Wednesday, April 23, 2008
Guns, Germs, and Postmodern veiws
Postmodern views of human life are all around us in everyday life, but no where else can you get such a heavy does of postmodern views then in recent novels. In the Yiddish Policemans Union one particular view stands out to me. That is that almost no one in the book has sympathy for people that have been killed. Landsman even takes offense when Berko tries to call Landsman out on him feeling sorry for Emmanuel Lasker. These veiws remind me of a book I read called Guns, Germs, and Steel. This book was about the fate of human societies and how the Europeans became the dominant societiey for the last 500 years. The book puts a negative spin on life like most scientific works do, but Diamond give us a simple, yet complex reasons on why some societies developed faster than others. Both of these books make me feel that were just here to live out or lives. While this is true I would like to have the feeling that life on the planet has a purpose. One of Diamonds main arguments to why Europeans became the dominant race is simply that the Eurasian continent had the most productive and largest population before the cultivation of crops. This led to technological advances by the masses.

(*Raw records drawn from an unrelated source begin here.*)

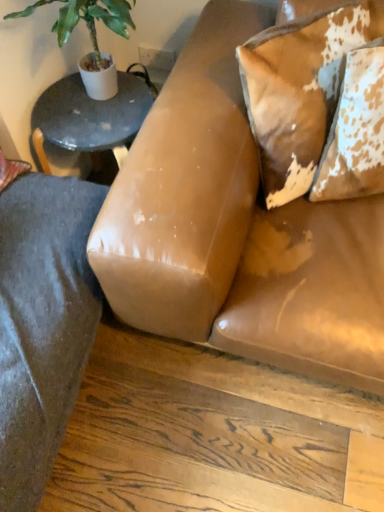
Question: Does speckled leather pillow at upper right, marked as the 1th pillow in a left-to-right arrangement, have a greater width compared to green leafy plant at upper left?

Choices:
 (A) yes
 (B) no

Answer: (B)

Question: From the image's perspective, does speckled leather pillow at upper right, marked as the 1th pillow in a left-to-right arrangement, appear higher than green leafy plant at upper left?

Choices:
 (A) yes
 (B) no

Answer: (B)

Question: Does speckled leather pillow at upper right, the 2th pillow viewed from the right, lie in front of green leafy plant at upper left?

Choices:
 (A) yes
 (B) no

Answer: (A)

Question: Is speckled leather pillow at upper right, the 2th pillow viewed from the right, taller than green leafy plant at upper left?

Choices:
 (A) yes
 (B) no

Answer: (B)

Question: Considering the relative sizes of speckled leather pillow at upper right, marked as the 1th pillow in a left-to-right arrangement, and green leafy plant at upper left in the image provided, is speckled leather pillow at upper right, marked as the 1th pillow in a left-to-right arrangement, thinner than green leafy plant at upper left?

Choices:
 (A) no
 (B) yes

Answer: (B)

Question: From the image's perspective, is green leafy plant at upper left above or below brown cowhide pillow at upper right, arranged as the second pillow when viewed from the left?

Choices:
 (A) above
 (B) below

Answer: (A)

Question: Looking at the image, does green leafy plant at upper left seem bigger or smaller compared to brown cowhide pillow at upper right, arranged as the second pillow when viewed from the left?

Choices:
 (A) big
 (B) small

Answer: (A)

Question: From their relative heights in the image, would you say green leafy plant at upper left is taller or shorter than brown cowhide pillow at upper right, arranged as the second pillow when viewed from the left?

Choices:
 (A) short
 (B) tall

Answer: (B)

Question: From a real-world perspective, is green leafy plant at upper left positioned above or below brown cowhide pillow at upper right, placed as the 1th pillow when sorted from right to left?

Choices:
 (A) above
 (B) below

Answer: (A)

Question: In terms of size, does speckled leather pillow at upper right, the 2th pillow viewed from the right, appear bigger or smaller than leather couch at center?

Choices:
 (A) small
 (B) big

Answer: (A)

Question: Does point (314, 32) appear closer or farther from the camera than point (292, 286)?

Choices:
 (A) closer
 (B) farther

Answer: (B)

Question: Which is correct: speckled leather pillow at upper right, marked as the 1th pillow in a left-to-right arrangement, is inside leather couch at center, or outside of it?

Choices:
 (A) outside
 (B) inside

Answer: (B)

Question: Is speckled leather pillow at upper right, marked as the 1th pillow in a left-to-right arrangement, taller or shorter than leather couch at center?

Choices:
 (A) tall
 (B) short

Answer: (B)

Question: From a real-world perspective, is speckled leather pillow at upper right, the 2th pillow viewed from the right, physically located above or below brown cowhide pillow at upper right, arranged as the second pillow when viewed from the left?

Choices:
 (A) above
 (B) below

Answer: (B)

Question: Would you say speckled leather pillow at upper right, marked as the 1th pillow in a left-to-right arrangement, is inside or outside brown cowhide pillow at upper right, placed as the 1th pillow when sorted from right to left?

Choices:
 (A) inside
 (B) outside

Answer: (B)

Comparing this to what the tribes of Malaysia had to live with; a small population, and a small area of production led to the people worrying more about how they are going eat instead of trying to innovate. These arguments make me feel that once you are born into a situation in which your not going to be able to better your way of life. I do not argee that people should go about their lives happy to be numb to the world, and the the societies we are born into will determine how our lives play out. Just like the people of Sitka to be a refugee's in Alaska, or the Malaysia's born into the hunting and gathering life in the jungles.